─── Entries provided
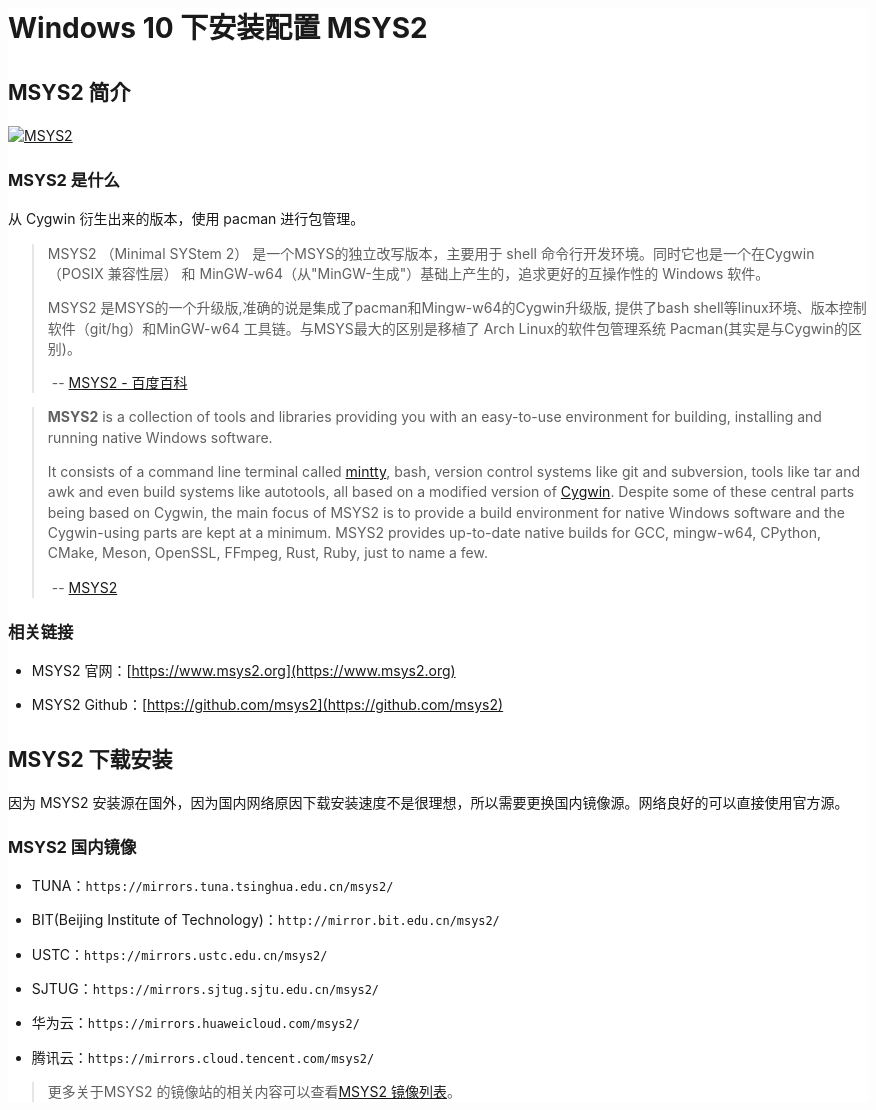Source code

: # Windows 10 下安装配置 MSYS2

## MSYS2 简介

[![MSYS2](https://github-readme-stats.vercel.app/api/pin/?username=msys2&repo=msys2&show_owner=true&theme=nightowl)](https://github.com/msys2/msys2)

### MSYS2 是什么

从 Cygwin 衍生出来的版本，使用 pacman 进行包管理。

> MSYS2 （Minimal SYStem 2） 是一个MSYS的独立改写版本，主要用于 shell 命令行开发环境。同时它也是一个在Cygwin （POSIX 兼容性层） 和 MinGW-w64（从"MinGW-生成"）基础上产生的，追求更好的互操作性的 Windows 软件。
>
> MSYS2 是MSYS的一个升级版,准确的说是集成了pacman和Mingw-w64的Cygwin升级版, 提供了bash shell等linux环境、版本控制软件（git/hg）和MinGW-w64 工具链。与MSYS最大的区别是移植了 Arch Linux的软件包管理系统 Pacman(其实是与Cygwin的区别)。
>
> ​	-- [MSYS2 - 百度百科](https://baike.baidu.com/item/MSYS2)

> **MSYS2** is a collection of tools and libraries providing you with an easy-to-use environment for building, installing and running native Windows software.
>
> It consists of a command line terminal called [mintty](https://mintty.github.io/), bash, version control systems like git and subversion, tools like tar and awk and even build systems like autotools, all based on a modified version of [Cygwin](https://cygwin.com/). Despite some of these central parts being based on Cygwin, the main focus of MSYS2 is to provide a build environment for native Windows software and the Cygwin-using parts are kept at a minimum. MSYS2 provides up-to-date native builds for GCC, mingw-w64, CPython, CMake, Meson, OpenSSL, FFmpeg, Rust, Ruby, just to name a few.
>
> ​	-- [MSYS2](https://www.msys2.org)

### 相关链接

- MSYS2 官网：[https://www.msys2.org](https://www.msys2.org)

- MSYS2 Github：[https://github.com/msys2](https://github.com/msys2)

## MSYS2  下载安装

因为 MSYS2 安装源在国外，因为国内网络原因下载安装速度不是很理想，所以需要更换国内镜像源。网络良好的可以直接使用官方源。

### MSYS2 国内镜像

- TUNA：`https://mirrors.tuna.tsinghua.edu.cn/msys2/`

- BIT(Beijing Institute of Technology)：`http://mirror.bit.edu.cn/msys2/`
- USTC：`https://mirrors.ustc.edu.cn/msys2/`
- SJTUG：`https://mirrors.sjtug.sjtu.edu.cn/msys2/`
- 华为云：`https://mirrors.huaweicloud.com/msys2/`
- 腾讯云：`https://mirrors.cloud.tencent.com/msys2/`

> 更多关于MSYS2 的镜像站的相关内容可以查看[MSYS2  镜像列表](https://github.com/msys2/MSYS2-packages/blob/master/pacman-mirrors/mirrorlist.md)。
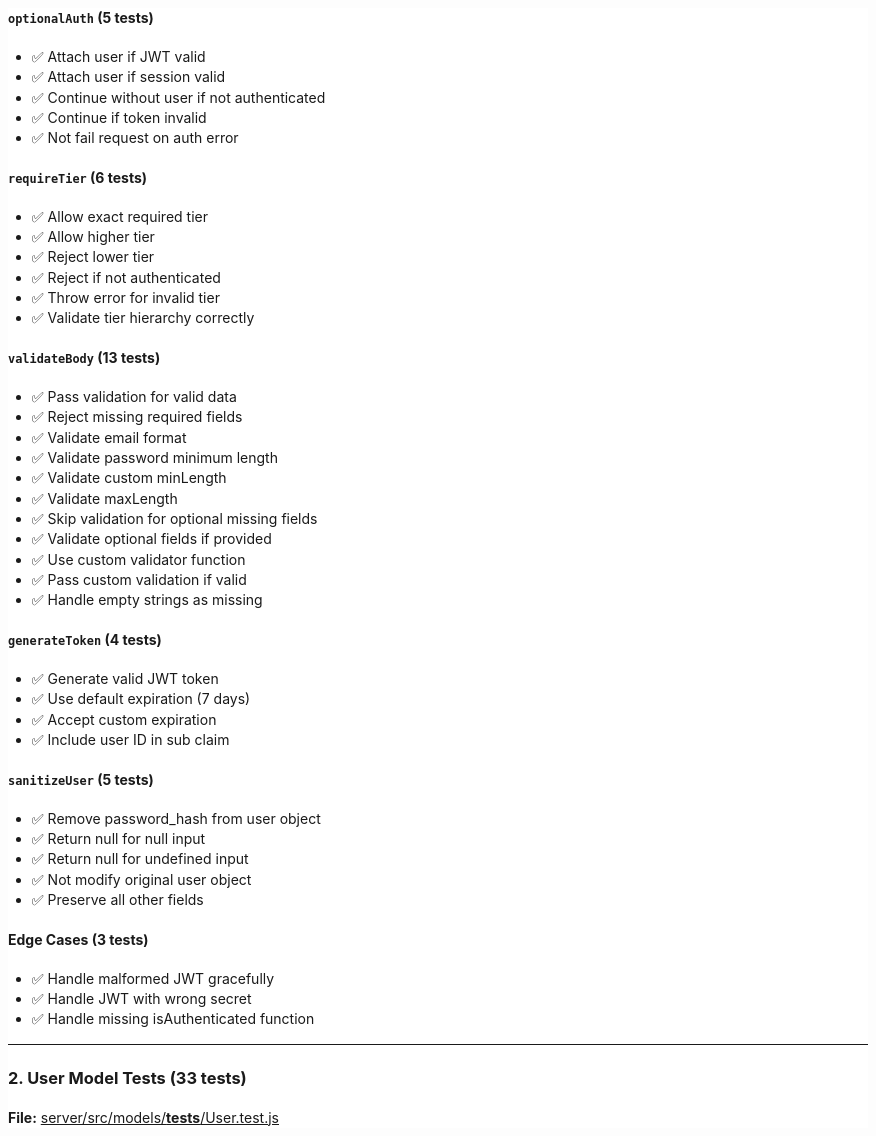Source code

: #### `optionalAuth` (5 tests)
- ✅ Attach user if JWT valid
- ✅ Attach user if session valid
- ✅ Continue without user if not authenticated
- ✅ Continue if token invalid
- ✅ Not fail request on auth error

#### `requireTier` (6 tests)
- ✅ Allow exact required tier
- ✅ Allow higher tier
- ✅ Reject lower tier
- ✅ Reject if not authenticated
- ✅ Throw error for invalid tier
- ✅ Validate tier hierarchy correctly

#### `validateBody` (13 tests)
- ✅ Pass validation for valid data
- ✅ Reject missing required fields
- ✅ Validate email format
- ✅ Validate password minimum length
- ✅ Validate custom minLength
- ✅ Validate maxLength
- ✅ Skip validation for optional missing fields
- ✅ Validate optional fields if provided
- ✅ Use custom validator function
- ✅ Pass custom validation if valid
- ✅ Handle empty strings as missing

#### `generateToken` (4 tests)
- ✅ Generate valid JWT token
- ✅ Use default expiration (7 days)
- ✅ Accept custom expiration
- ✅ Include user ID in sub claim

#### `sanitizeUser` (5 tests)
- ✅ Remove password_hash from user object
- ✅ Return null for null input
- ✅ Return null for undefined input
- ✅ Not modify original user object
- ✅ Preserve all other fields

#### Edge Cases (3 tests)
- ✅ Handle malformed JWT gracefully
- ✅ Handle JWT with wrong secret
- ✅ Handle missing isAuthenticated function

---

### 2. User Model Tests (33 tests)
**File:** [server/src/models/__tests__/User.test.js](../../server/src/models/__tests__/User.test.js)
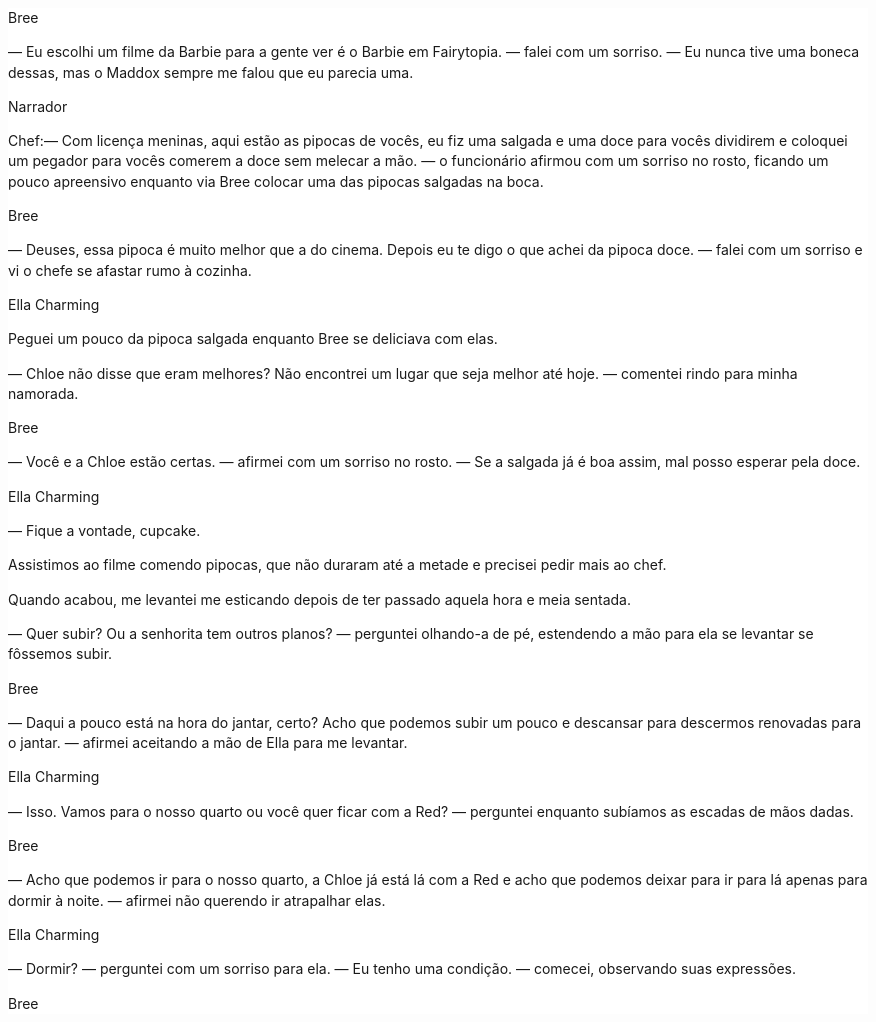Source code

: Bree

— Eu escolhi um filme da Barbie para a gente ver é o Barbie em Fairytopia. — falei com um sorriso. — Eu nunca tive uma boneca dessas, mas o Maddox sempre me falou que eu parecia uma.

Narrador

Chef:— Com licença meninas, aqui estão as pipocas de vocês, eu fiz uma salgada e uma doce para vocês dividirem e coloquei um pegador para vocês comerem a doce sem melecar a mão. — o funcionário afirmou com um sorriso no rosto, ficando um pouco apreensivo enquanto via Bree colocar uma das pipocas salgadas na boca.

Bree

— Deuses, essa pipoca é muito melhor que a do cinema. Depois eu te digo o que achei da pipoca doce. — falei com um sorriso e vi o chefe se afastar rumo à cozinha.

Ella Charming

Peguei um pouco da pipoca salgada enquanto Bree se deliciava com elas.

— Chloe não disse que eram melhores? Não encontrei um lugar que seja melhor até hoje. — comentei rindo para minha namorada.

Bree

— Você e a Chloe estão certas. — afirmei com um sorriso no rosto. — Se a salgada já é boa assim, mal posso esperar pela doce.

Ella Charming

— Fique a vontade, cupcake.

Assistimos ao filme comendo pipocas, que não duraram até a metade e precisei pedir mais ao chef.

Quando acabou, me levantei me esticando depois de ter passado aquela hora e meia sentada.

— Quer subir? Ou a senhorita tem outros planos? — perguntei olhando-a de pé, estendendo a mão para ela se levantar se fôssemos subir.

Bree

— Daqui a pouco está na hora do jantar, certo? Acho que podemos subir um pouco e descansar para descermos renovadas para o jantar. — afirmei aceitando a mão de Ella para me levantar.

Ella Charming

— Isso. Vamos para o nosso quarto ou você quer ficar com a Red? — perguntei enquanto subíamos as escadas de mãos dadas.

Bree

— Acho que podemos ir para o nosso quarto, a Chloe já está lá com a Red e acho que podemos deixar para ir para lá apenas para dormir à noite. — afirmei não querendo ir atrapalhar elas.

Ella Charming

— Dormir? — perguntei com um sorriso para ela. — Eu tenho uma condição. — comecei, observando suas expressões.

Bree

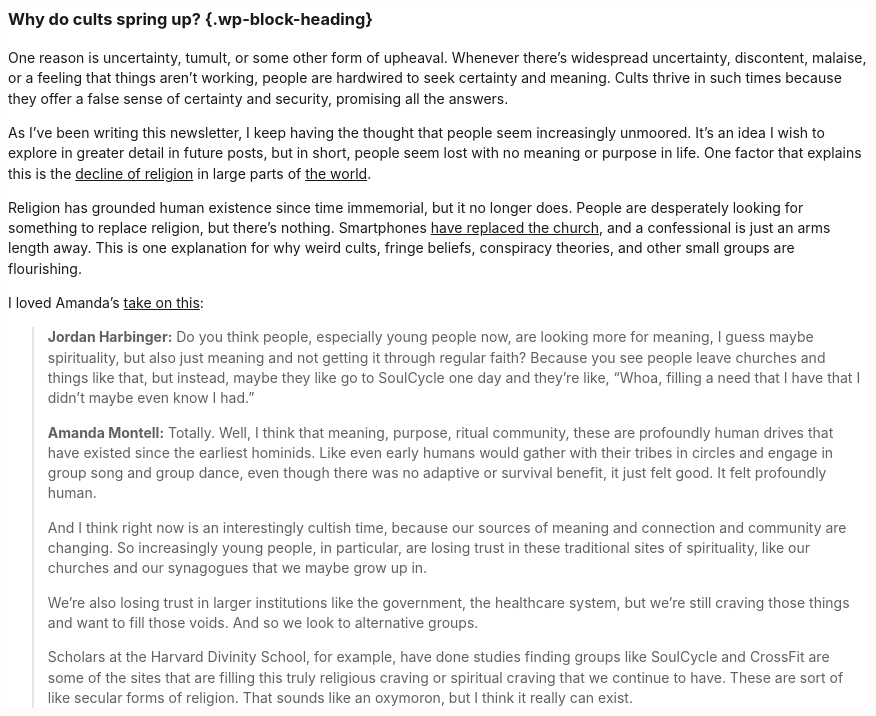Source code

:   <div class="wp-block-embed__wrapper">
  </div></figure>
</blockquote>

### Why do cults spring up? {.wp-block-heading}

One reason is uncertainty, tumult, or some other form of upheaval. Whenever there’s widespread uncertainty, discontent, malaise, or a feeling that things aren’t working, people are hardwired to seek certainty and meaning. Cults thrive in such times because they offer a false sense of certainty and security, promising all the answers.

As I&#8217;ve been writing this newsletter, I keep having the thought that people seem increasingly unmoored. It’s an idea I wish to explore in greater detail in future posts, but in short, people seem lost with no meaning or purpose in life. One factor that explains this is the&nbsp;[decline of religion][15]&nbsp;in large parts of&nbsp;[the world][16].

Religion has grounded human existence since time immemorial, but it no longer does. People are desperately looking for something to replace religion, but there’s nothing. Smartphones&nbsp;[have replaced the church][17], and a confessional is just an arms length away. This is one explanation for why weird cults, fringe beliefs, conspiracy theories, and other small groups are flourishing.

I loved Amanda’s&nbsp;[take on this][18]:

<blockquote class="wp-block-quote is-layout-flow wp-block-quote-is-layout-flow">
  <p>
    <strong>Jordan Harbinger:</strong>&nbsp;Do you think people, especially young people now, are looking more for meaning, I guess maybe spirituality, but also just meaning and not getting it through regular faith? Because you see people leave churches and things like that, but instead, maybe they like go to SoulCycle one day and they&#8217;re like, &#8220;Whoa, filling a need that I have that I didn&#8217;t maybe even know I had.&#8221;
  </p>
  
  <p>
    <strong>Amanda Montell:</strong>&nbsp;Totally. Well, I think that meaning, purpose, ritual community, these are profoundly human drives that have existed since the earliest hominids. Like even early humans would gather with their tribes in circles and engage in group song and group dance, even though there was no adaptive or survival benefit, it just felt good. It felt profoundly human.
  </p>
  
  <p>
    And I think right now is an interestingly cultish time, because our sources of meaning and connection and community are changing. So increasingly young people, in particular, are losing trust in these traditional sites of spirituality, like our churches and our synagogues that we maybe grow up in.
  </p>
  
  <p>
    We&#8217;re also losing trust in larger institutions like the government, the healthcare system, but we&#8217;re still craving those things and want to fill those voids. And so we look to alternative groups.
  </p>
  
  <p>
    Scholars at the Harvard Divinity School, for example, have done studies finding groups like SoulCycle and CrossFit are some of the sites that are filling this truly religious craving or spiritual craving that we continue to have. These are sort of like secular forms of religion. That sounds like an oxymoron, but I think it really can exist.
  </p>
  

 [1]: https://open.spotify.com/episode/5Ub7UFooitEuHZE4PRzlzN?go=1&sp_cid=6c093ad7175415d8a3e9268a55462d50&utm_source=embed_player_p&utm_medium=desktop&nd=1&dlsi=0ce11de51d4c4823
 [2]: https://open.spotify.com/episode/4aAqf4bExGjPBrB2RSl6Mx?si=qLOMZXjuTeSOvdburAvArQ
 [3]: https://www.ciispod.com/amanda-montell-2
 [4]: https://www.amazon.in/Cultish-Language-Fanaticism-Amanda-Montell-ebook/dp/B08HZ4YYGG?ref_=ast_author_dp
 [5]: https://www.ncbi.nlm.nih.gov/pmc/articles/PMC7842113/
 [6]: https://en.wikipedia.org/wiki/Existentialism
 [7]: https://theconversation.com/how-cult-leaders-like-charles-manson-exploit-a-basic-psychological-need-57101
 [8]: https://web.archive.org/web/20230529124213/https://theconversation.com/how-cult-leaders-like-charles-manson-exploit-a-basic-psychological-need-57101
 [9]: https://www.bialikbreakdown.com/watch-podcast/steve-hassan
 [10]: https://freedomofmind.com/errant-belief-6-too-intelligent-join-cult/
 [11]: https://web.archive.org/web/20240414074827/https://freedomofmind.com/errant-belief-6-too-intelligent-join-cult/
 [12]: https://theconversation.com/i-did-research-at-rajneeshpuram-and-here-is-what-i-learned-89846
 [13]: https://bhuvan.substack.com/p/horny-for-status
 [14]: https://web.archive.org/web/20240324111242/https://bhuvan.substack.com/p/horny-for-status
 [15]: https://www.axios.com/2023/10/06/organized-religion-decline-agnostic-atheist-nonreligious
 [16]: https://bigthink.com/the-present/a-surprising-explanation-for-the-global-decline-of-religion/
 [17]: https://bhuvan.substack.com/p/exploiting-yourself-to-death
 [18]: https://www.jordanharbinger.com/amanda-montell-cultish-the-language-of-fanaticism/
 [19]: https://aeon.co/essays/theres-no-sharp-distinction-between-cult-and-regular-religion
 [20]: https://www.theringer.com/2024/5/3/24147355/slow-news-day
 [21]: https://www.drorpoleg.com/in-praise-of-ponzis/
 [22]: https://www.katherinewrites.com/p/is-social-media-rotting-our-brain
 [23]: https://youtu.be/Vpw7sTgMzj4?si=jq7pS1CzRD3Ge5gz&t=1895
──────
▶ _What this task involves_: Count the lines in the data where "Acho" occurs. Report the number only.

▶ _Output of the exercise_: 2